Adrian Colyer presents a whitepaper by Wressnegger et al. on bugs caused by 32 to 64 bit transition. The paper deals specifically with going from the ILP32 data model used by Win32 and Linux, to the LLP64 (Win64) and LP64 (Linux) data models.
They did also find genuine vulnerabilities among those issues, in every single area the theory predicted they might exist. These include vulnerabilities in high profile projects such as Google's Chromium, the GNU C Library, the Linux Kernel, and the Boost C++ Libraries. The paper contains case studies in each of these areas.
Lots of people have studied integer-based flaws, but this is the first work to consider those introduced solely from the migration to 64-bit. Another thing to add to the ever-growing worry list!
I think if somebody is being careless this might sound unintuitive. Also it's always nice to see real life results that corroborate theory.
(Score: 2) by Shimitar on Monday November 21 2016, @07:55AM
We ported quite a bit of legacy 32bit software, written not by software engineers or coders but by matematicians or phisics graduates. Well, i was worried, but overall zero issues. Really, i call this a non-issue. Of course, we had to spot the rare occasion where pointers where stored into ints (and we even run into somebody who used two arrays of "unsigned int" to hold the same pointers to a set of data which was either floats or integers depending on a second array...)
... but besides the fun we had in revieweing tons of "funny" code, again, no issues. The source platform was Linux32 and the target Linux64.
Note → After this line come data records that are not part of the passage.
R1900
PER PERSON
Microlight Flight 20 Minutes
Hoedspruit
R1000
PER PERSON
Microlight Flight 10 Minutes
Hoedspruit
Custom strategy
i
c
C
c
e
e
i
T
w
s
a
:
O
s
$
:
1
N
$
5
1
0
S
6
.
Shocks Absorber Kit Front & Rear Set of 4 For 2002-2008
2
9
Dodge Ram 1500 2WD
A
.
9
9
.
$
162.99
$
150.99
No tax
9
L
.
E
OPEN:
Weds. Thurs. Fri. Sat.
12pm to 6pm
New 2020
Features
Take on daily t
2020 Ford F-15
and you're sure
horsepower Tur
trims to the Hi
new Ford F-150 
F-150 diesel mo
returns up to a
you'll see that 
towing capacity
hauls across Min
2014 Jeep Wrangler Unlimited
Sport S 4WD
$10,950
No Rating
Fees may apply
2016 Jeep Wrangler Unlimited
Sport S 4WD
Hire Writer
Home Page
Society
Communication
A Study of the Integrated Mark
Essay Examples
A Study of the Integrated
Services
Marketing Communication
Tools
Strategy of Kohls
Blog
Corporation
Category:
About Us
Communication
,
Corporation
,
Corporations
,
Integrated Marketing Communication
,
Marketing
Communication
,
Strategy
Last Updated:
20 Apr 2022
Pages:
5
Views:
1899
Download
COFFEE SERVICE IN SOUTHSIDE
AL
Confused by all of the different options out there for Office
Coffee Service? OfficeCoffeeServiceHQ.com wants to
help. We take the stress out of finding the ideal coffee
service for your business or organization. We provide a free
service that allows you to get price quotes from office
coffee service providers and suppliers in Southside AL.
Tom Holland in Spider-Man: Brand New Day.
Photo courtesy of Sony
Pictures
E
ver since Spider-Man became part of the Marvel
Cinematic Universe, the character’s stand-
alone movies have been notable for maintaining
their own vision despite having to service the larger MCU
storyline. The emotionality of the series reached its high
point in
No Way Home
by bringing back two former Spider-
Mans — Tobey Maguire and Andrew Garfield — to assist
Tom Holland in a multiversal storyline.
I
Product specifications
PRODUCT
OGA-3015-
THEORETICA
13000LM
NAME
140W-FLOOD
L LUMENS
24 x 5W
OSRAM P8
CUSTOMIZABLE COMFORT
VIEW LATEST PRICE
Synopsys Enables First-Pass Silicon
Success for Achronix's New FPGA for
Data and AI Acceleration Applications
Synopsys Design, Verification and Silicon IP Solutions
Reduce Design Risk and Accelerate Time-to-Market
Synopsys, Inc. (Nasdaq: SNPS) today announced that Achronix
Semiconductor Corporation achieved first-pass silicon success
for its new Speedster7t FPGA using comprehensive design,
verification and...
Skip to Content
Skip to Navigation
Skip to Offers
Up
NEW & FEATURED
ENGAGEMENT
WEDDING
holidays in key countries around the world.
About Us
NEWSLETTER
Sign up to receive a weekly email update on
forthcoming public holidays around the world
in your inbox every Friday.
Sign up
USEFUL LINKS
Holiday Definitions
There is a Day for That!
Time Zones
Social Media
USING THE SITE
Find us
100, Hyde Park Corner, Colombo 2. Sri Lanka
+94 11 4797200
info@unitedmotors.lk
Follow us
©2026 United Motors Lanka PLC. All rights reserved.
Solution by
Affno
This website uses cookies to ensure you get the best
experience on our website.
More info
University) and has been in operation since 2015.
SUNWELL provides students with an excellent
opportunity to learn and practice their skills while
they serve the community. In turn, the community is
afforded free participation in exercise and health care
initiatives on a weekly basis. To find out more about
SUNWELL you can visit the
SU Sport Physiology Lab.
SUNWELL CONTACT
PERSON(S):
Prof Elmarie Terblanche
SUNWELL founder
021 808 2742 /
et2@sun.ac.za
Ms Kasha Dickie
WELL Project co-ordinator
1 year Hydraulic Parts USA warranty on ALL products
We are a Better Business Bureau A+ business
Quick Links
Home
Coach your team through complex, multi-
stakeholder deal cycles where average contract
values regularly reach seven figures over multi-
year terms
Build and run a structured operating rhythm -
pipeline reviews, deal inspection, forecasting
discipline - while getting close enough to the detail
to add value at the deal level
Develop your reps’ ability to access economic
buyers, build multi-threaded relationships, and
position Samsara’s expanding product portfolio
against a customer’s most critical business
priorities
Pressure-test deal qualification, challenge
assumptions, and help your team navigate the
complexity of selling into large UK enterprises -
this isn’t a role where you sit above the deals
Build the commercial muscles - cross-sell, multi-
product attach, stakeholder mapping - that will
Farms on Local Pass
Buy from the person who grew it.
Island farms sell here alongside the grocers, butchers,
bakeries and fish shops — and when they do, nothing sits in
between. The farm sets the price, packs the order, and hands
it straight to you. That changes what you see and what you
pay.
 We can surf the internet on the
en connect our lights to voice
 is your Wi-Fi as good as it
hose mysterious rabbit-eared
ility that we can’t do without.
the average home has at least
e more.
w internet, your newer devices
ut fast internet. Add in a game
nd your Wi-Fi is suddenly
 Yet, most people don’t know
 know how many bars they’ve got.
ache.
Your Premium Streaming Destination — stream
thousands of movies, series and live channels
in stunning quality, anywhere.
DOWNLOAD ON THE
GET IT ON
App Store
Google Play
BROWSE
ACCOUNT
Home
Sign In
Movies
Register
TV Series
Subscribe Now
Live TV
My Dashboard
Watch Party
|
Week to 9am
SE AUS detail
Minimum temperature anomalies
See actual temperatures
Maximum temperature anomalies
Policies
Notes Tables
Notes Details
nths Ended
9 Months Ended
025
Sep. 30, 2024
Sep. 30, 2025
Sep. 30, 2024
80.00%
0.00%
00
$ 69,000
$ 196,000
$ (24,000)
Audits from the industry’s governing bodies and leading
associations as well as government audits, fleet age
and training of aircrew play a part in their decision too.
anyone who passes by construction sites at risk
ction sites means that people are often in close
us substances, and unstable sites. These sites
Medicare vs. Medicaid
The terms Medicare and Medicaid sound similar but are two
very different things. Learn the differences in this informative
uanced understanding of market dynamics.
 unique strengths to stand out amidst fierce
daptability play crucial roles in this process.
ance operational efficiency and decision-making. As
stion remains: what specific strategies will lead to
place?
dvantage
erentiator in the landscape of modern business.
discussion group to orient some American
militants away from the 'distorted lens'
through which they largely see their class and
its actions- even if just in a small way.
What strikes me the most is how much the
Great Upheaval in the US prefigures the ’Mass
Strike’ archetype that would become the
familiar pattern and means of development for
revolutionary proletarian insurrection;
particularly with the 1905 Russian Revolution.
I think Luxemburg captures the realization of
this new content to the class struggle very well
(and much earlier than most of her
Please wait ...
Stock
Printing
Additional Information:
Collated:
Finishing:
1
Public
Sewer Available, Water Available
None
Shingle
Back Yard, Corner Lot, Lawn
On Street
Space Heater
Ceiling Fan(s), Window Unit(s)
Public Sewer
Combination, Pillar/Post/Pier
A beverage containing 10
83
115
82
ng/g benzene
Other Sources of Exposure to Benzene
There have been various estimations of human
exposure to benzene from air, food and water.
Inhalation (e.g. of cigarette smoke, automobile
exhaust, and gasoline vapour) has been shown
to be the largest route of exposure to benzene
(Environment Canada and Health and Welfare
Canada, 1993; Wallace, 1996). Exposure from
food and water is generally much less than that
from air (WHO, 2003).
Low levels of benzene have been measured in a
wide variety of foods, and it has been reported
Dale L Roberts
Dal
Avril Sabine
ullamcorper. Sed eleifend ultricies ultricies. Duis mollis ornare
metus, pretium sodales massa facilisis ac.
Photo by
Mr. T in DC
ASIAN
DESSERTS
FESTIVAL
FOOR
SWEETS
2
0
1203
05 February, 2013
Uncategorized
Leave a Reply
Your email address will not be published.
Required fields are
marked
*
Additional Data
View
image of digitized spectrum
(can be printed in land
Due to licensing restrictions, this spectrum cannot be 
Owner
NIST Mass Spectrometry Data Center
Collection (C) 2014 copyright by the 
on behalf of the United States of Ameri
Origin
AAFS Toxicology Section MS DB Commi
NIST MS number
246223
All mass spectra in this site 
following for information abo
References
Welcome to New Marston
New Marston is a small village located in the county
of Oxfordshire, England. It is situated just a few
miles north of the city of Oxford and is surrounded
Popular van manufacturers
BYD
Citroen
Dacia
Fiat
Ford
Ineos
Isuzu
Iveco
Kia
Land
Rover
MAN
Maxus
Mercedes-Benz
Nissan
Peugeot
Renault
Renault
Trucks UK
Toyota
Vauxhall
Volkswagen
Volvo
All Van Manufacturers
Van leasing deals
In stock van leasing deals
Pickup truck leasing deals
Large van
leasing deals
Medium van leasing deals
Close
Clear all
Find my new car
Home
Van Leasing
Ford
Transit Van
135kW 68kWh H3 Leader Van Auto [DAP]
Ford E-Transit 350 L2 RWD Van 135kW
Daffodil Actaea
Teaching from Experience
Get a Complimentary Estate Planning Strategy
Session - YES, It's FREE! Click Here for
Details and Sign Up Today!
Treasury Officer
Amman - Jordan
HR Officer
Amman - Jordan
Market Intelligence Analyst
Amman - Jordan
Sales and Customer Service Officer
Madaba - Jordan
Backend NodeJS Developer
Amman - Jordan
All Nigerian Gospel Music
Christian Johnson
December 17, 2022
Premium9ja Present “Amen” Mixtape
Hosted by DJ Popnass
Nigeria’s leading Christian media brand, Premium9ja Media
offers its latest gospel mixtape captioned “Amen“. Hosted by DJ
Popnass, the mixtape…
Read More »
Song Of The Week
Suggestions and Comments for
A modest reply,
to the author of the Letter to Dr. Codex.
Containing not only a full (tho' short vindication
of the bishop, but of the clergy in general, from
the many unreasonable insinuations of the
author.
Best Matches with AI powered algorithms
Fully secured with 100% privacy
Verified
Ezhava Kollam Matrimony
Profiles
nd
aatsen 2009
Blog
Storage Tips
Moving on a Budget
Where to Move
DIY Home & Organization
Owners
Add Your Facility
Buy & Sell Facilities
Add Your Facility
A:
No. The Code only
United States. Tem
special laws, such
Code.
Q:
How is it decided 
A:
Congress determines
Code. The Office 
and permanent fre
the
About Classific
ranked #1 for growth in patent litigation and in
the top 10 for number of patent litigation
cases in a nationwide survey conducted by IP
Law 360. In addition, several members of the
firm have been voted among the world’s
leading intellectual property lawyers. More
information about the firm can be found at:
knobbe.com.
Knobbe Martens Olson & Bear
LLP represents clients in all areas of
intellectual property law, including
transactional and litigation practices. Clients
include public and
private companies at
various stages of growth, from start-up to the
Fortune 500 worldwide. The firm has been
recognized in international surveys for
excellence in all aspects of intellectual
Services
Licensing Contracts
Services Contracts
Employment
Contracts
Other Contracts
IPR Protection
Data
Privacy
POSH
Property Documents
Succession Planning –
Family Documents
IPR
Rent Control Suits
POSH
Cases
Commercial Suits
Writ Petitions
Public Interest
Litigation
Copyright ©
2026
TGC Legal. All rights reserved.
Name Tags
The compiler had, anyway, found out 99.99% of the issues in compilation and a bit of static analysis fixed all the rest. Still it took months for everybody to trust the recompiled code, i guess it's fear for the change.
Anyway, it was a "huge" codebase, but i understand "huge" is not a reference. I don't have SLOCS, sorry!
Coding is an art. No, java is not coding. Yes, i am biased, i know, sorry if this bothers you.